Son yıllarda yaşananlar gösteriyor ki, bölgede, hatta dünyada artık diplomasi, uluslararası hukuk, adalet, insan hakkı gibi kavramlar süs için kullanılıyor. Sınırlar, pozisyonlar, paylaşımlar … hepsi ordularla, askerî güçle yapılıyor. Bu durum büyük askerî çatışma ihtimalini gittiçe artırıyor. Dünya bıçak sırtında yürüyor.

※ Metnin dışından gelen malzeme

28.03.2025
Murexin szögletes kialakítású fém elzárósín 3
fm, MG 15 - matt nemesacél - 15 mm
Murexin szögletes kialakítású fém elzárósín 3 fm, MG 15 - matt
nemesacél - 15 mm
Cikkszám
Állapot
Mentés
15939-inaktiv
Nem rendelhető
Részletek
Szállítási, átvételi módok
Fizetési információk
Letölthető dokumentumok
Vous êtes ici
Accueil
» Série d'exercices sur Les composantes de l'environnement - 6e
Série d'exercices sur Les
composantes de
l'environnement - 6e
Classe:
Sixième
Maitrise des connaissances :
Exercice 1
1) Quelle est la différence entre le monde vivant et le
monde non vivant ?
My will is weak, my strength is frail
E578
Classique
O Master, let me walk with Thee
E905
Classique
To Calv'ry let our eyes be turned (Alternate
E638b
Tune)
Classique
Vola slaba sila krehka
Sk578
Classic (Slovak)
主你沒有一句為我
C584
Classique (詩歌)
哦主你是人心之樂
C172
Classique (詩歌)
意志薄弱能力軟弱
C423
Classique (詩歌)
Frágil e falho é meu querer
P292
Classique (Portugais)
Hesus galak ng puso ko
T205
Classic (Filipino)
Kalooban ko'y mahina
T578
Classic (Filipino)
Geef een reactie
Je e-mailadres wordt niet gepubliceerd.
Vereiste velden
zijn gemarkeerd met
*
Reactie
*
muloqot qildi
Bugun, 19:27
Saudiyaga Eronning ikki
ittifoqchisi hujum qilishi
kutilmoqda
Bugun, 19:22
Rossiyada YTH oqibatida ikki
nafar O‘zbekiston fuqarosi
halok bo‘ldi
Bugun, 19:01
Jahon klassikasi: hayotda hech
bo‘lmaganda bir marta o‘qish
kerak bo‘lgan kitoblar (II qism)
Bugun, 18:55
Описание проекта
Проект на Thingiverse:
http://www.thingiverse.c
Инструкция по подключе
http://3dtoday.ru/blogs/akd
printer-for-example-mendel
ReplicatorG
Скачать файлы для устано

Büyük devletler İkinci Dünya Savaşı'nın yıkımından sonra büyük savaş istemiyorlardı, ancak dünyayı birbirine kırdırmak isteyen bir İsrail var ve koskoca Amerika'yı dinci emelleri için taşeron-piyon olarak kullanıp bütün dünyanın üzerine musallat etmek için ellerinden geleni yapıyorlar.

 

Harp Sanayiimiz:

Türkiye kapısına dayanan tehdit ve düşmanlıklardan sonra yerli silah sanayiine daha büyük önem vermeye başladı. Birçok şeyi yaptık, birçoğu da yapılıyor. Büyük bir bilinç oluştu. Afrin operasyonunu kimseyi tınmadan yapabiliyorsak bunun sayesinde oluyor.

Ancak düşman çok kalleş ve çok gaddar. Taktik nükleer silah adı altında yeni nesil nükleer silahlar geliştiriyor. Uluslararası anlaşmalara aykırı bir şekilde Yunanistan'a her türlü silahı veriyorlar. Hatırlarsanız Amerikan halkını bir zaman nükleer terörle korkuttular.

Binaenaleyh bizim de bu teknolojilere sahip olmamız lâzım. Yunanistan bize vurmaya kalktığı zaman, veyahut terör yapmak isteyenler olduğu zaman "Sakın boyundan büyük işlere kalkışma!" diyebilmemiz lâzım.